In the SQL Server communities, it's common to hear people talking about HP SAN, EMC SAN, 3Par SAN, and so on as if there were such things as HP SAN, EMC SAN, etc.
Technically, SAN stands for Storage Area Network, but can be, and has been, used in two different ways. First, outside the storage communities, people often view everything beyond the drive at the OS level as the SAN with no regard to how that SAN is architected or configured as long as that drive is presented from some kind of SAN infrastructure. Typically, this is the way SQL Server professionals talk about SAN.
Within the storage communities, the interpretation is often different. To a storage engineer, there is a distinction between SAN and disk arrays: SAN is the network fabric that is made up of switches that provide your host a point-to-point path/link to the disks on some disk arrays. Disk arrays are the storage devices where physical disks are pooled together and managed by sophisticated software and additional controller hardware.
I personally have tried consciously to stick to the second interpretation, and refrained from using terms such as HP SAN or EMC SAN, primarily because this type of speaking adds no value, but introduces inaccuracies, and can be potentially misleading.
First of all, even if you interpret SAN broadly, it’s still probably wrong, or inaccurate, to speak of EMC SAN or IBM SAN, for instance, because it’s highly unlikely that the SAN environment is entirely made up of the EMC or IBM devices (I have not seen one anyway). The disk arrays may be from EMC or IBM, but the switches are often from Broacade or Cisco, or a mix of switches from different vendors. SAN is not a monolithic piece.
Although SAN in terms of the switch fabric can be a limiting factor, especially when it comes to throughput, disk arrays are often where the disk I/O performance is determined, especially when it comes to disk I/O latency. Identifying from what disk array a LUN is carved automatically puts us in a better position in our performance analysis.
Even if we stop being ‘picky’ and interpret EMC SAN to mean an EMC disk array behind a SAN fabric, the phrase is not specific enough to add as much value as identifying it to be an EMC DMX-3 disk array, for instance. Note that there can be many different models, makes, and versions of disk arrays behind a SAN, and their performance characteristics can be vastly different. It does not help to say that your drive is presented from an EMC SAN because two drives presented from the same SAN can perform very differently even with the same number of drives, same type of drives, and same RAID configuration. Many factors of the disk array heavily influence the performance of LUNs carved from the disk array.
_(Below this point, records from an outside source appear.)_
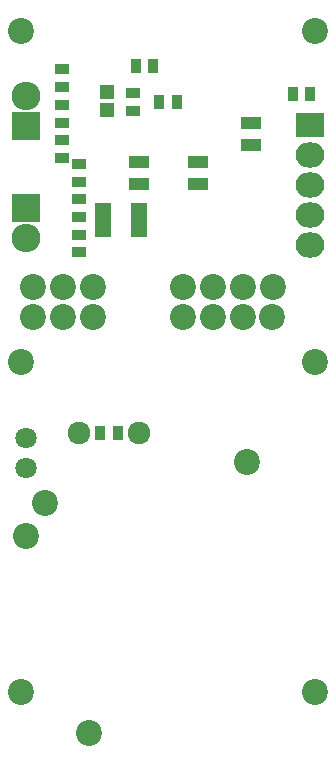
<source format=gbs>
G04 #@! TF.FileFunction,Soldermask,Bot*
%FSLAX46Y46*%
G04 Gerber Fmt 4.6, Leading zero omitted, Abs format (unit mm)*
G04 Created by KiCad (PCBNEW 4.0.1-stable) date 2016/08/25 3:11:25*
%MOMM*%
G01*
G04 APERTURE LIST*
%ADD10C,0.100000*%
%ADD11C,2.200000*%
%ADD12R,1.300000X0.900000*%
%ADD13R,1.400000X2.900000*%
%ADD14C,1.924000*%
%ADD15R,1.700000X1.100000*%
%ADD16R,2.432000X2.127200*%
%ADD17O,2.432000X2.127200*%
%ADD18R,2.432000X2.432000*%
%ADD19O,2.432000X2.432000*%
%ADD20R,0.900000X1.300000*%
%ADD21C,1.800000*%
%ADD22R,1.150000X1.200000*%
G04 APERTURE END LIST*
D10*
D11*
X-10450000Y-12000000D03*
X-12049999Y-14771281D03*
X6661457Y-8526276D03*
X-6678123Y-31418100D03*
X-12450000Y28000000D03*
X12450000Y28000000D03*
X-12450000Y-28000000D03*
X12450000Y-28000000D03*
X12450000Y0D03*
X-12450000Y0D03*
D12*
X-9000000Y18750000D03*
X-9000000Y17250000D03*
D13*
X-2500000Y12000000D03*
X-5500000Y12000000D03*
D14*
X-2500000Y-6000000D03*
X-7500000Y-6000000D03*
D15*
X-2500000Y15050000D03*
X-2500000Y16950000D03*
X2500000Y15050000D03*
X2500000Y16950000D03*
X7000000Y18350000D03*
X7000000Y20250000D03*
D16*
X12000000Y20080000D03*
D17*
X12000000Y17540000D03*
X12000000Y15000000D03*
X12000000Y12460000D03*
X12000000Y9920000D03*
D18*
X-12000000Y13000000D03*
D19*
X-12000000Y10460000D03*
D18*
X-12000000Y20000000D03*
D19*
X-12000000Y22540000D03*
D11*
X8800000Y3810000D03*
X8890000Y6350000D03*
X6350000Y3810000D03*
X6350000Y6350000D03*
X3810000Y3810000D03*
X3800000Y6350000D03*
X1270000Y3810000D03*
X1270000Y6350000D03*
X-6350000Y3810000D03*
X-6350000Y6350000D03*
X-8890000Y6350000D03*
X-8890000Y3810000D03*
X-11430000Y6350000D03*
X-11430000Y3810000D03*
D20*
X12050000Y22700000D03*
X10550000Y22700000D03*
X-5750000Y-6000000D03*
X-4250000Y-6000000D03*
D12*
X-7500000Y9250000D03*
X-7500000Y10750000D03*
D20*
X750000Y22000000D03*
X-750000Y22000000D03*
D12*
X-3000000Y22750000D03*
X-3000000Y21250000D03*
X-7500000Y13750000D03*
X-7500000Y12250000D03*
X-7500000Y16750000D03*
X-7500000Y15250000D03*
D20*
X-2750000Y25000000D03*
X-1250000Y25000000D03*
D21*
X-12000000Y-9000000D03*
X-12000000Y-6460000D03*
D22*
X-5200000Y21350000D03*
X-5200000Y22850000D03*
D12*
X-9000000Y21750000D03*
X-9000000Y20250000D03*
X-9000000Y24750000D03*
X-9000000Y23250000D03*
M02*

</source>
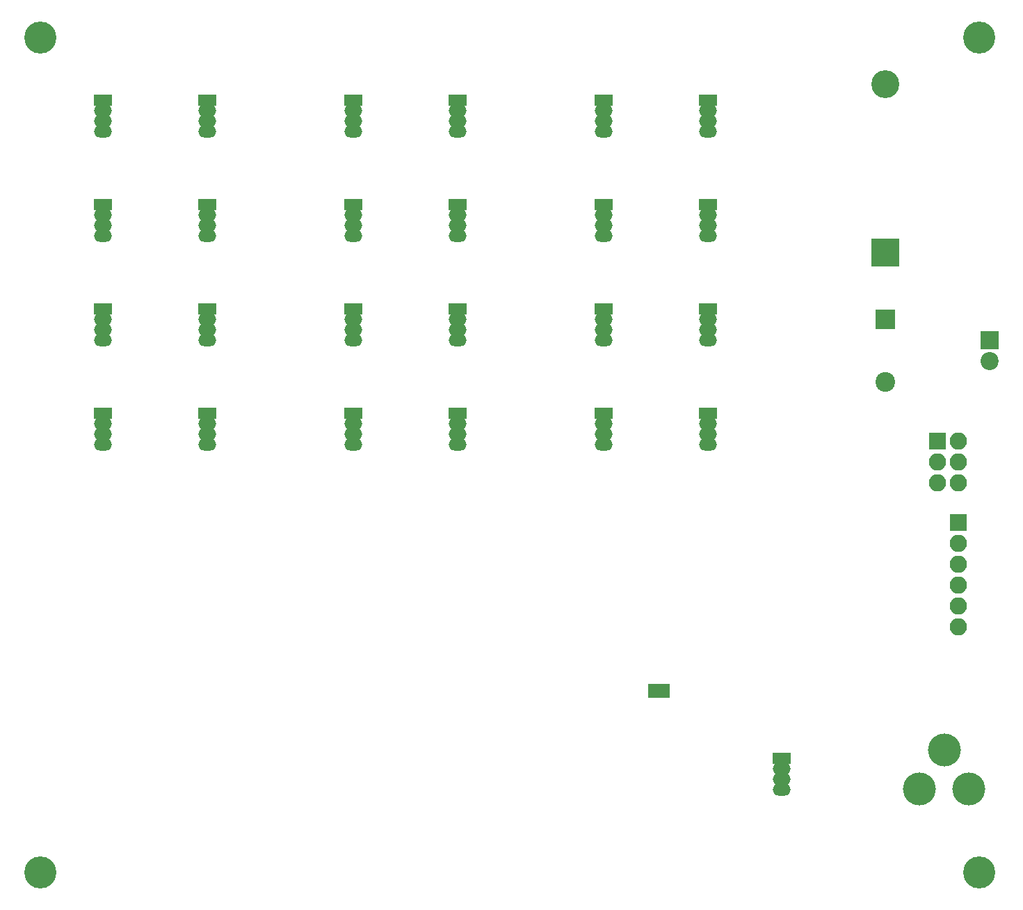
<source format=gbr>
G04 #@! TF.FileFunction,Soldermask,Bot*
%FSLAX46Y46*%
G04 Gerber Fmt 4.6, Leading zero omitted, Abs format (unit mm)*
G04 Created by KiCad (PCBNEW 4.0.7) date Saturday, March 03, 2018 'PMt' 04:24:20 PM*
%MOMM*%
%LPD*%
G01*
G04 APERTURE LIST*
%ADD10C,0.100000*%
%ADD11C,4.000000*%
%ADD12C,3.400000*%
%ADD13R,3.400000X3.400000*%
%ADD14R,2.400000X2.400000*%
%ADD15C,2.400000*%
%ADD16R,2.100000X2.100000*%
%ADD17O,2.100000X2.100000*%
%ADD18R,2.200000X1.470000*%
%ADD19O,2.200000X1.470000*%
%ADD20C,3.900000*%
%ADD21R,2.200000X2.200000*%
%ADD22C,2.200000*%
%ADD23R,1.370000X1.670000*%
G04 APERTURE END LIST*
D10*
D11*
X207360000Y-130810000D03*
X213360000Y-130810000D03*
X210360000Y-126110000D03*
D12*
X203200000Y-45085000D03*
D13*
X203200000Y-65575000D03*
D14*
X203200000Y-73660000D03*
D15*
X203200000Y-81260000D03*
D16*
X212073000Y-98398200D03*
D17*
X212073000Y-100938200D03*
X212073000Y-103478200D03*
X212073000Y-106018200D03*
X212073000Y-108558200D03*
X212073000Y-111098200D03*
D18*
X181610000Y-85090000D03*
D19*
X181610000Y-86360000D03*
X181610000Y-87630000D03*
X181610000Y-88900000D03*
D18*
X181610000Y-72390000D03*
D19*
X181610000Y-73660000D03*
X181610000Y-74930000D03*
X181610000Y-76200000D03*
D18*
X181610000Y-59690000D03*
D19*
X181610000Y-60960000D03*
X181610000Y-62230000D03*
X181610000Y-63500000D03*
D18*
X181610000Y-46990000D03*
D19*
X181610000Y-48260000D03*
X181610000Y-49530000D03*
X181610000Y-50800000D03*
D18*
X168910000Y-85090000D03*
D19*
X168910000Y-86360000D03*
X168910000Y-87630000D03*
X168910000Y-88900000D03*
D18*
X168910000Y-72390000D03*
D19*
X168910000Y-73660000D03*
X168910000Y-74930000D03*
X168910000Y-76200000D03*
D18*
X168910000Y-59690000D03*
D19*
X168910000Y-60960000D03*
X168910000Y-62230000D03*
X168910000Y-63500000D03*
D18*
X168910000Y-46990000D03*
D19*
X168910000Y-48260000D03*
X168910000Y-49530000D03*
X168910000Y-50800000D03*
D18*
X151130000Y-85090000D03*
D19*
X151130000Y-86360000D03*
X151130000Y-87630000D03*
X151130000Y-88900000D03*
D18*
X151130000Y-72390000D03*
D19*
X151130000Y-73660000D03*
X151130000Y-74930000D03*
X151130000Y-76200000D03*
D18*
X151130000Y-59690000D03*
D19*
X151130000Y-60960000D03*
X151130000Y-62230000D03*
X151130000Y-63500000D03*
D18*
X151130000Y-46990000D03*
D19*
X151130000Y-48260000D03*
X151130000Y-49530000D03*
X151130000Y-50800000D03*
D18*
X138430000Y-85090000D03*
D19*
X138430000Y-86360000D03*
X138430000Y-87630000D03*
X138430000Y-88900000D03*
D18*
X138430000Y-72390000D03*
D19*
X138430000Y-73660000D03*
X138430000Y-74930000D03*
X138430000Y-76200000D03*
D18*
X138430000Y-59690000D03*
D19*
X138430000Y-60960000D03*
X138430000Y-62230000D03*
X138430000Y-63500000D03*
D18*
X138430000Y-46990000D03*
D19*
X138430000Y-48260000D03*
X138430000Y-49530000D03*
X138430000Y-50800000D03*
D18*
X120650000Y-85090000D03*
D19*
X120650000Y-86360000D03*
X120650000Y-87630000D03*
X120650000Y-88900000D03*
D18*
X120650000Y-72390000D03*
D19*
X120650000Y-73660000D03*
X120650000Y-74930000D03*
X120650000Y-76200000D03*
D18*
X120650000Y-59690000D03*
D19*
X120650000Y-60960000D03*
X120650000Y-62230000D03*
X120650000Y-63500000D03*
D18*
X120650000Y-46990000D03*
D19*
X120650000Y-48260000D03*
X120650000Y-49530000D03*
X120650000Y-50800000D03*
D18*
X107950000Y-85090000D03*
D19*
X107950000Y-86360000D03*
X107950000Y-87630000D03*
X107950000Y-88900000D03*
D18*
X107950000Y-72390000D03*
D19*
X107950000Y-73660000D03*
X107950000Y-74930000D03*
X107950000Y-76200000D03*
D18*
X107950000Y-59690000D03*
D19*
X107950000Y-60960000D03*
X107950000Y-62230000D03*
X107950000Y-63500000D03*
D18*
X107950000Y-46990000D03*
D19*
X107950000Y-48260000D03*
X107950000Y-49530000D03*
X107950000Y-50800000D03*
D16*
X209533000Y-88492200D03*
D17*
X212073000Y-88492200D03*
X209533000Y-91032200D03*
X212073000Y-91032200D03*
X209533000Y-93572200D03*
X212073000Y-93572200D03*
D20*
X100330000Y-39370000D03*
X100330000Y-140970000D03*
X214630000Y-140970000D03*
X214630000Y-39370000D03*
D21*
X215900000Y-76200000D03*
D22*
X215900000Y-78740000D03*
D18*
X190610000Y-127100000D03*
D19*
X190610000Y-128370000D03*
X190610000Y-129640000D03*
X190610000Y-130910000D03*
D23*
X176276000Y-118872000D03*
X174996000Y-118872000D03*
M02*

</source>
Although different LUNs can be carved from the same disk array and these LUNs can be configured to have different performance characteristics, identifying the disk array allows one to understand why two LUNs of the same configuration have different performance characteristics, or at least gives one an opportunity to look for more information, and make the conversations easier with the storage folks.
Saying that a drive is from an EMC SAN is simply too generic to be useful, even if we are willing to ignore the fact that there is no such thing as an EMC SAN.